На улицах, когда нас узнавали, тоже подходили незнакомые и тоже протягивали букеты цветов. И подарками нас забросали. Нам дали целый апартамент в гостинице «Россия», и секретаршу, и автомобиль с шофером.
– Автомобиль был «Чайка», но поэтический Шагал всегда называл его «Фиалкой», – вставила его жена.
– В гостиницу тоже приходило много народу, но не все смогли попасть ко мне. Из Витебска приехал совсем молодой поэт, 20 лет, он добился все же свидания со мной и дал мне свою тетрадку с рукописными стихами. Люди сведущие говорят, что хорошие.
Были, конечно, и официальные приемы. Банкет в Кремле на 30 человек с представителями всех видов искусства. Не помню, кто был от писателей, от балета – Майя Плисецкая, от музыкантов – Хачатурян.
– Ведь мы были всего дней семь в СССР171
. Из них два в Ленинграде, – пояснила Валентина Шагал. – Такой калейдоскоп лиц, что всех не запомнишь.– А в Ленинграде живут еще две мои сестры (из шести), пережившие осаду Ленинграда.
– В Витебске не были?
– Нет, утомительно, все-таки! В Москве побывали в Кремлевских соборах. Многие церкви теперь реставрируются. Строят новые здания для Третьяковской галереи…

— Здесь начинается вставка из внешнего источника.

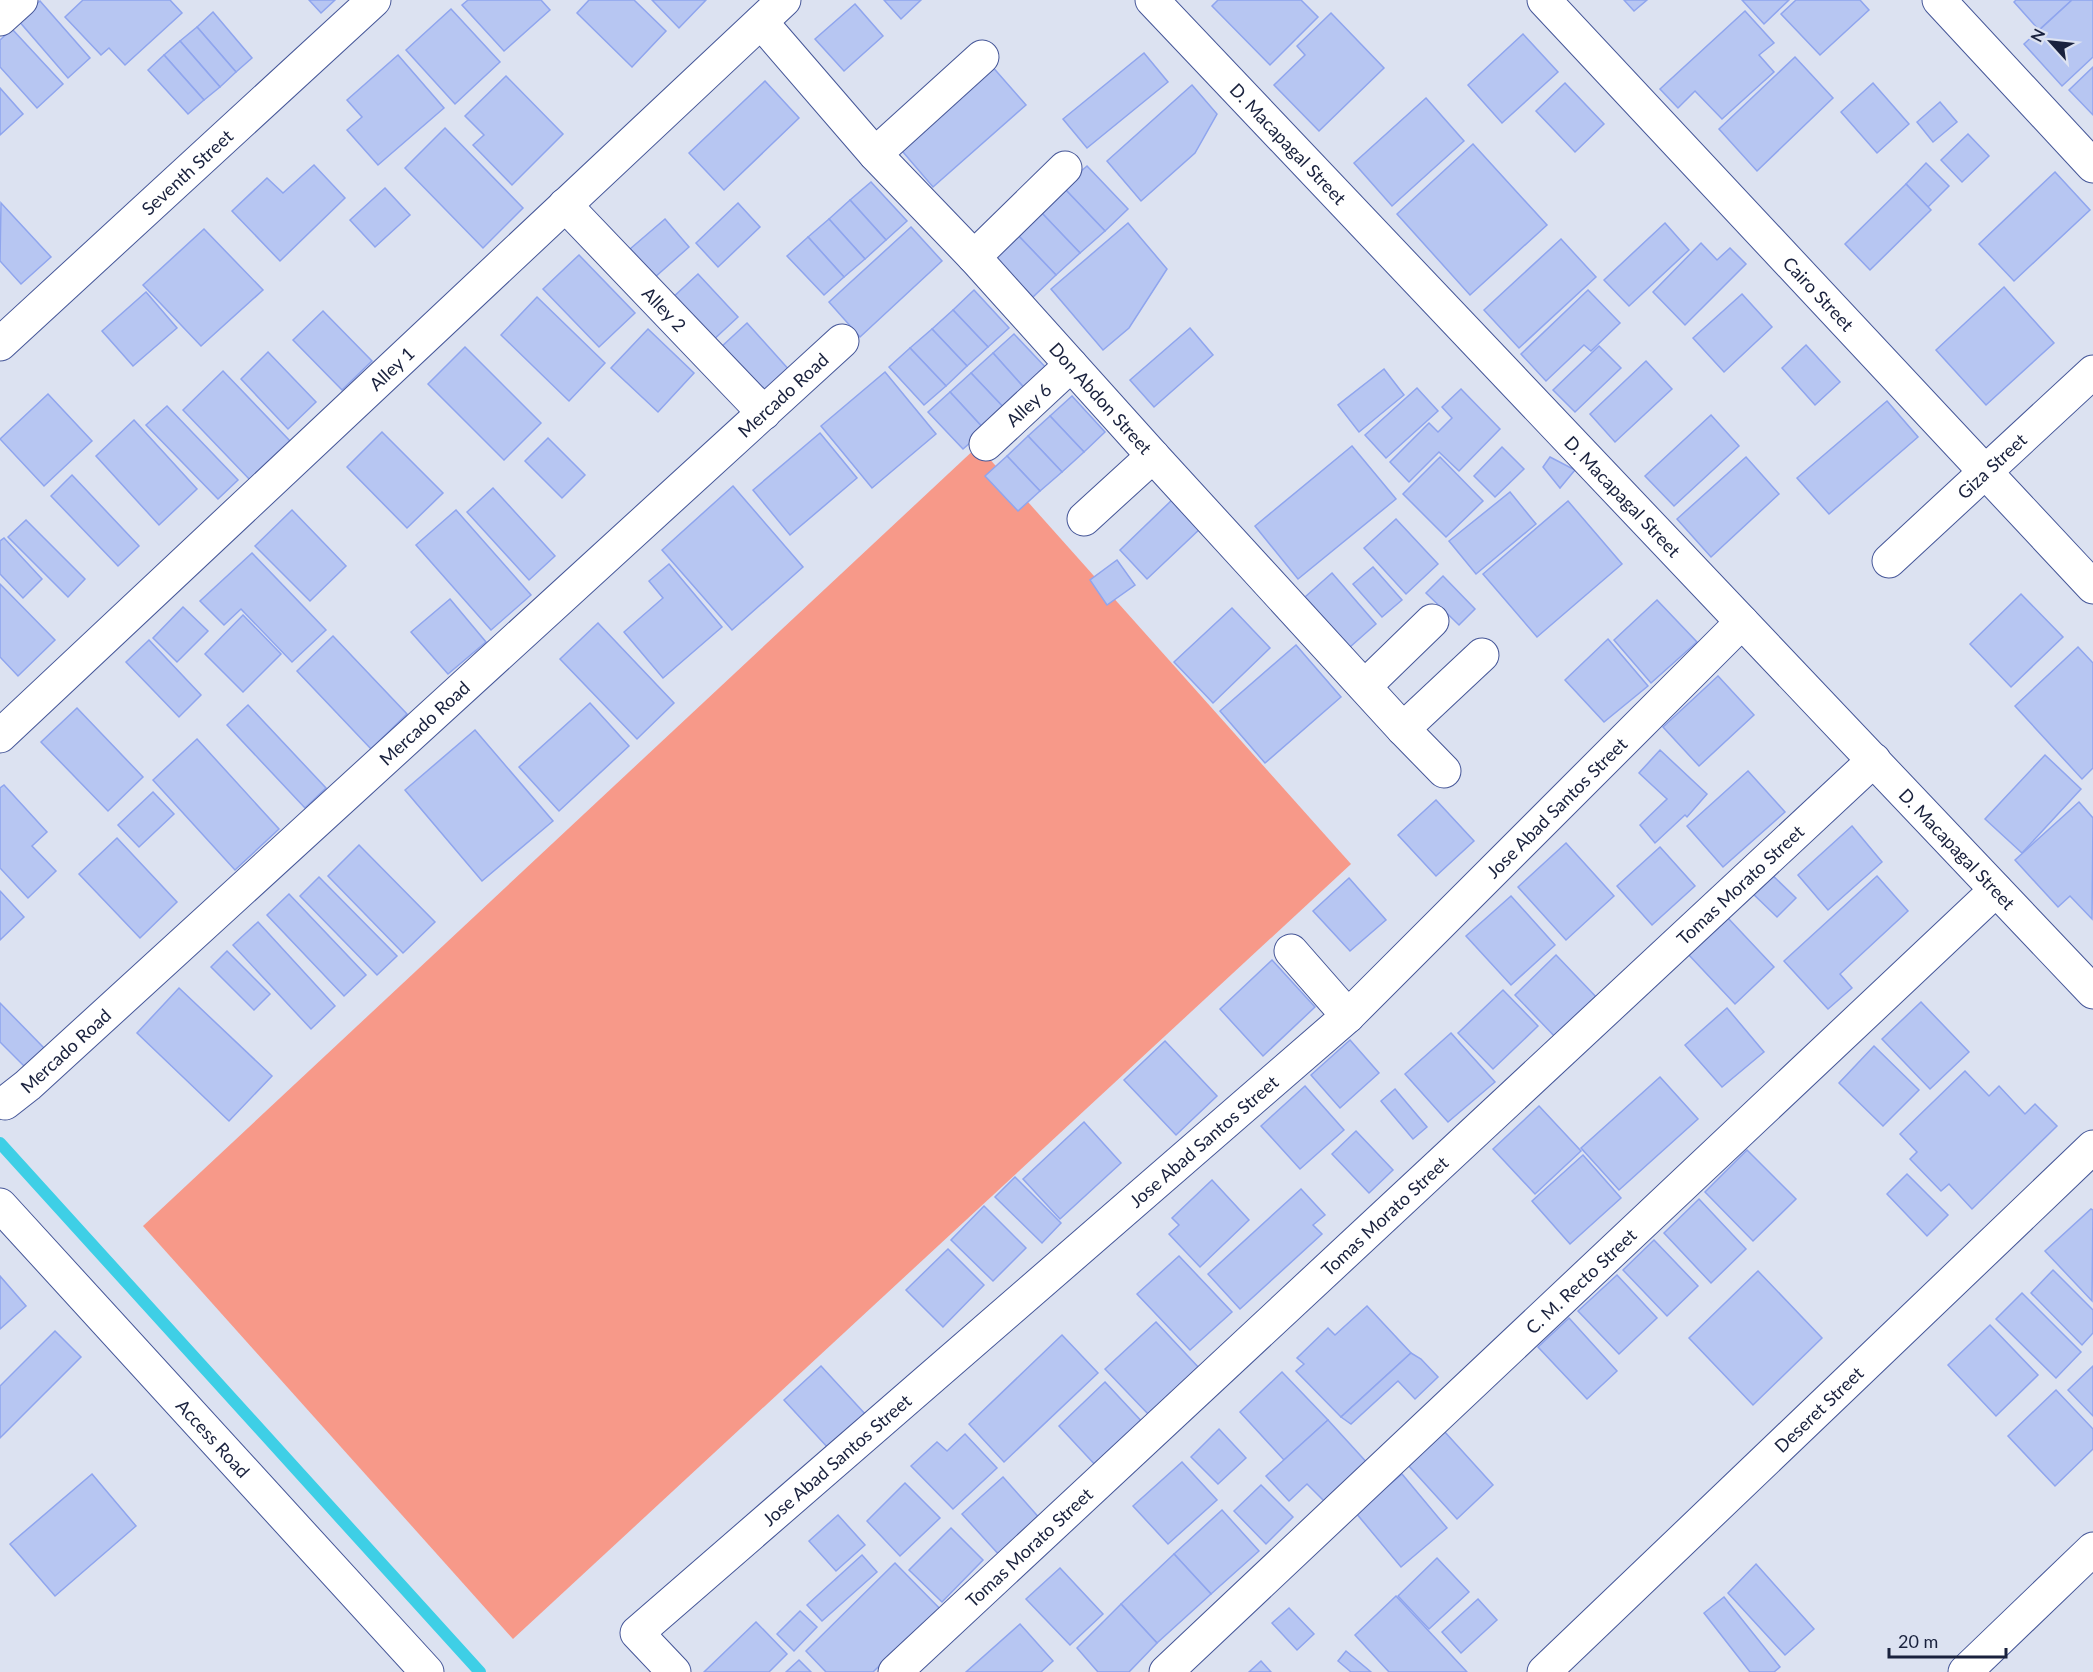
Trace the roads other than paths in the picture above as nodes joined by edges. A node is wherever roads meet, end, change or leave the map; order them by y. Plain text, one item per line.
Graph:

– После выставки будут Ваши картины выставлены перманентно в каком-нибудь музее?
– Не знаю. В Москве осталась моя театральная роспись, только она не была подписана. Вот ее принесли в Третьяковскую, развернули, я подписал, ее опять свернули.
Выходили мы мало, но побывали в театре, на балете («Спартак»), на концерте. Нигде в мире не видели мы такой любви к чтению, к искусствам, как в России. Несмотря на то, что у всех там телевизоры, все ходят с книжками, читают в скверах, в садах, в метро. Как они слушают музыку, это просто надо увидеть и почувствовать… Всей душой, как будто бы они на священнодействии. И в театре то же самое. Такая тяга, такое уважение к культуре, прямо удивительно и трогательно.

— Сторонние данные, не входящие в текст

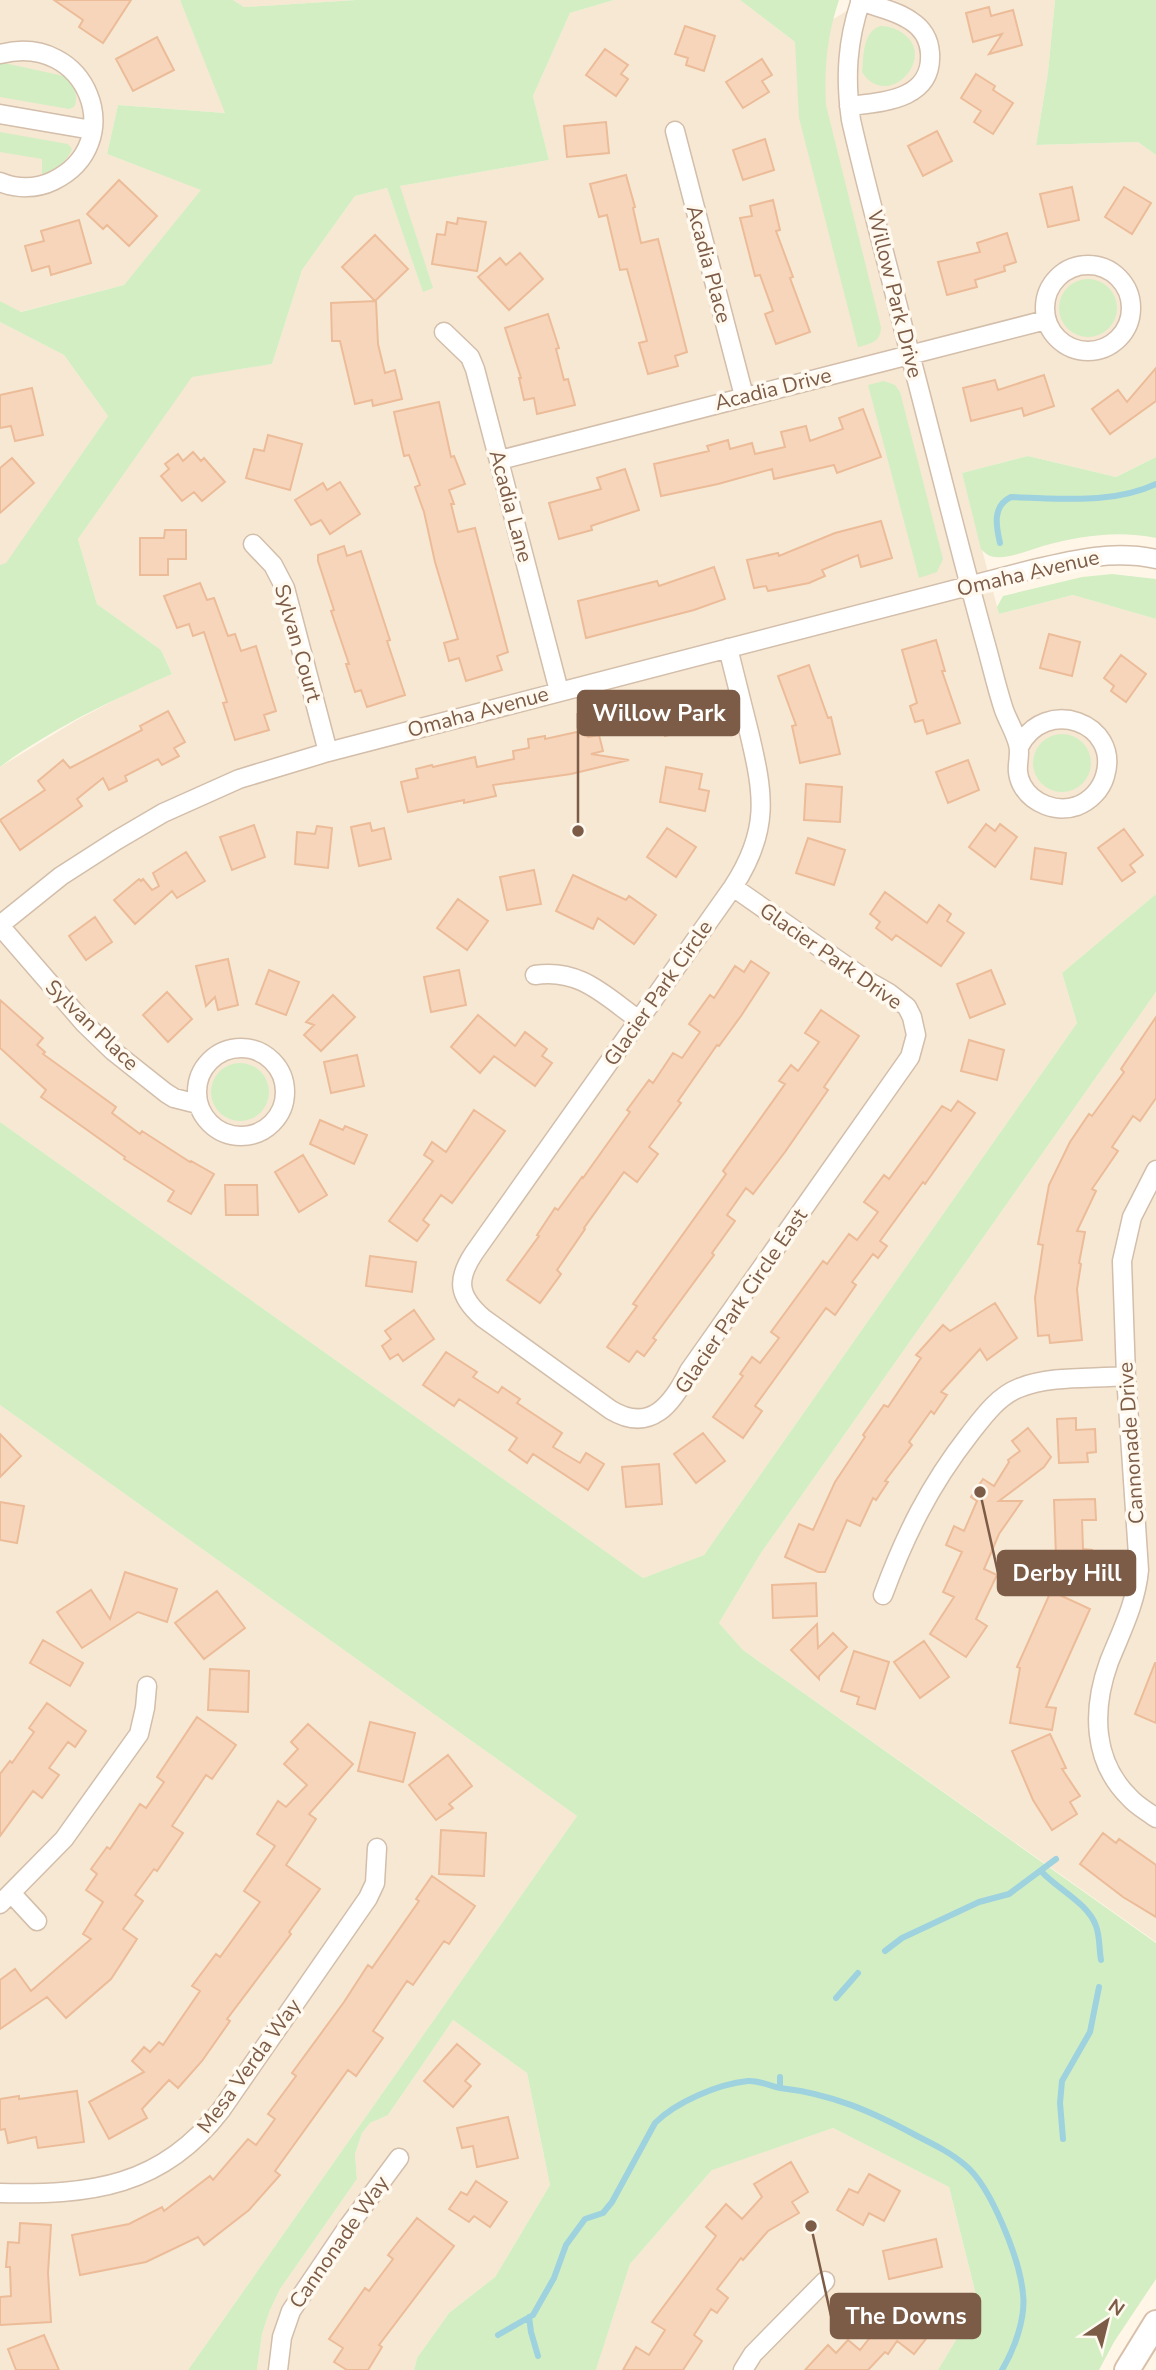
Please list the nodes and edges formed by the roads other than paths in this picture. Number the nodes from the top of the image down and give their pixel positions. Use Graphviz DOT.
graph roads {
  1 [pos="861,0"];
  2 [pos="0,54"];
  3 [pos="849,106"];
  4 [pos="0,114"];
  5 [pos="92,130"];
  6 [pos="675,131"];
  7 [pos="0,183"];
  8 [pos="1046,320"];
  9 [pos="444,332"];
  10 [pos="910,354"];
  11 [pos="744,396"];
  12 [pos="500,460"];
  13 [pos="253,544"];
  14 [pos="1156,559"];
  15 [pos="970,586"];
  16 [pos="728,648"];
  17 [pos="559,691"];
  18 [pos="1019,747"];
  19 [pos="328,751"];
  20 [pos="733,887"];
  21 [pos="0,925"];
  22 [pos="535,975"];
  23 [pos="639,1020"];
  24 [pos="916,1035"];
  25 [pos="198,1104"];
  26 [pos="1156,1170"];
  27 [pos="472,1308"];
  28 [pos="1126,1376"];
  29 [pos="883,1595"];
  30 [pos="147,1686"];
  31 [pos="1156,1818"];
  32 [pos="377,1848"];
  33 [pos="6,1899"];
  34 [pos="37,1921"];
  35 [pos="398,2158"];
  36 [pos="0,2193"];
  37 [pos="825,2281"];
  38 [pos="1156,2323"];
  39 [pos="278,2370"];
  40 [pos="743,2370"];
  41 [pos="1127,2370"];
  1 -- 3 [label="street, Willow Park Drive"];
  1 -- 3 [label="street"];
  2 -- 5 [label="street"];
  3 -- 10 [label="street, Willow Park Drive"];
  4 -- 5 [label="street"];
  5 -- 7 [label="street"];
  6 -- 11 [label="street, Acadia Place"];
  8 -- 8 [label="street"];
  8 -- 10 [label="street, Acadia Drive"];
  9 -- 12 [label="street, Acadia Lane"];
  10 -- 11 [label="street, Acadia Drive"];
  10 -- 15 [label="street, Willow Park Drive"];
  11 -- 12 [label="street, Acadia Drive"];
  12 -- 17 [label="street, Acadia Lane"];
  13 -- 19 [label="street, Sylvan Court"];
  14 -- 15 [label="street, Omaha Avenue"];
  15 -- 16 [label="street, Omaha Avenue"];
  15 -- 18 [label="street, Willow Park Drive"];
  16 -- 17 [label="street, Omaha Avenue"];
  16 -- 20 [label="street, Glacier Park Circle"];
  17 -- 19 [label="street, Omaha Avenue"];
  18 -- 18 [label="street"];
  19 -- 21 [label="street, Omaha Avenue"];
  20 -- 23 [label="street, Glacier Park Circle"];
  20 -- 24 [label="street, Glacier Park Drive"];
  21 -- 25 [label="street, Sylvan Place"];
  22 -- 23 [label="street"];
  23 -- 27 [label="street, Glacier Park Circle"];
  24 -- 27 [label="street, Glacier Park Circle East"];
  25 -- 25 [label="street"];
  26 -- 28 [label="street, Cannonade Drive"];
  28 -- 29 [label="street"];
  28 -- 31 [label="street, Cannonade Drive"];
  30 -- 33 [label="street"];
  32 -- 36 [label="street, Mesa Verda Way"];
  33 -- 34 [label="street"];
  35 -- 39 [label="street, Cannonade Way"];
  37 -- 40 [label="street"];
  38 -- 41 [label="street"];
}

– Как только я приехала в Ниццу, я сразу же пошла в Ваш музей. Никто лучше самого художника, писателя или поэта не может объяснить свое творчество, а Вы написали, отказываясь комментировать свой библейский ансамбль: «Не мне его комментировать. Произведения искусства говорят сами за себя»172
. Это правда, но все же Вы знаете, для чего, почему Вы выбрали эту тему – вернее, почему эта тема вам так близка?– Я неверующий, – говорит Марк Шагал, – но Библия мне кажется самым большим источником поэзии всех времен.
Я прибавляю: и источником нашей цивилизации; живопись, краски – вдохновлены любовью. Если всякая жизнь идет непреодолимо к своему концу, не должны ли мы, пока живем, раскрашивать ее красками любви и надежды? В этой любви скрыта социальная логика жизни и корень всякой религии.

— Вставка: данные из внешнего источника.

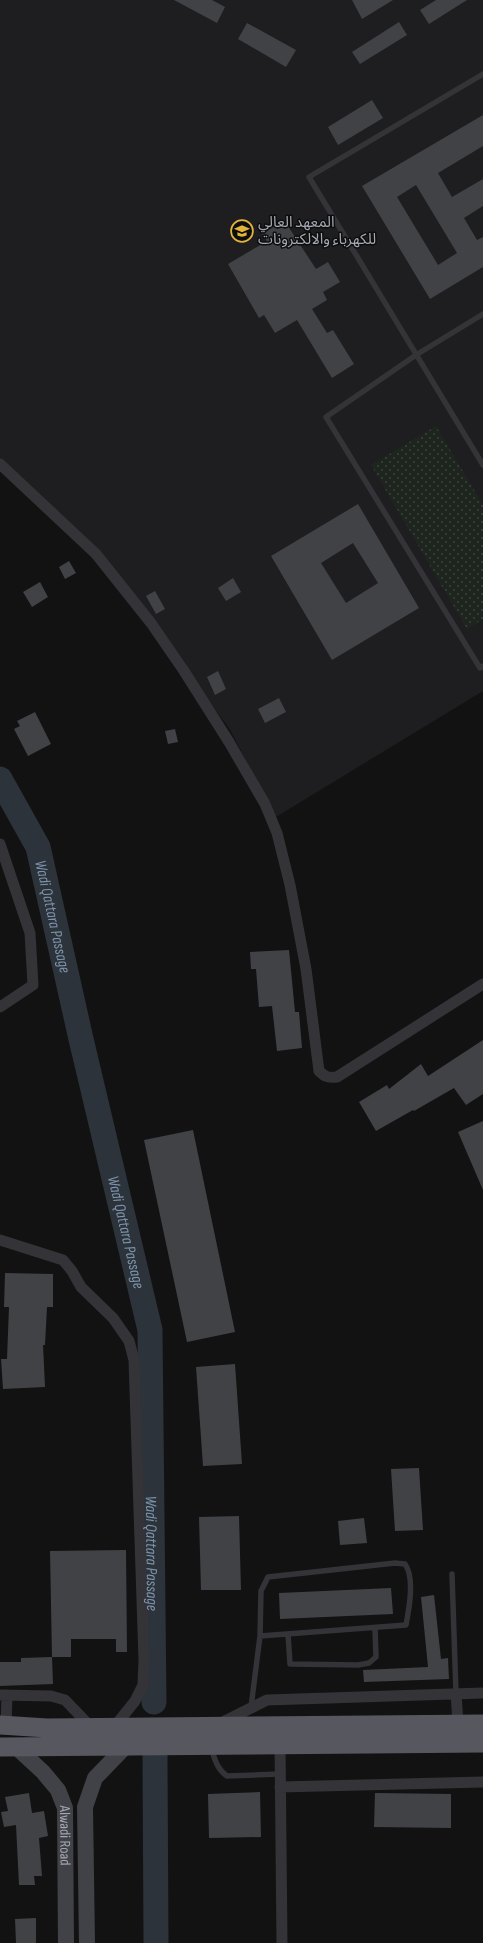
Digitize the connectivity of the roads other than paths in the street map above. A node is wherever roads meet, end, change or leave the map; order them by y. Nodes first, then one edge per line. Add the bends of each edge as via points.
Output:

То же самое написал Шагал и для открытия выставки: «В искусстве и в жизни все возможно, если основано на любви».
Я говорю, что когда я вошла в концертный зал, в синее его сияние, то почувствовала какое-то успокоение.
Это обрадовало Шагала:
– Правда? Это очень важно! За исключением больших картин – гуаши и офорты будут потом убраны, там будут происходить другие выставки. Это не только музей Шагала, но я хотел бы, чтобы он стал духовным очагом для всех, кто захочет. Вот сейчас приготавливается выставка при участии французских музеев на тему «Вокруг царя Давида». Будут, вероятно, и концерты.
– Чудесная тема, – говорю я, – но все-таки если Вы в Вашем искусстве и в Вашем отношении к миру движимы любовью, то ведь это – религиозное чувство, и Ваше желание создать духовный центр в музее Шагала тоже акт веры.
Но Шагал повторяет:
– Я неверующий, но если мое искусство вдохновляет верующих – это прекрасно.
Он встает для предвечерней прогулки: «А то спать не буду», – и уходит один в парк.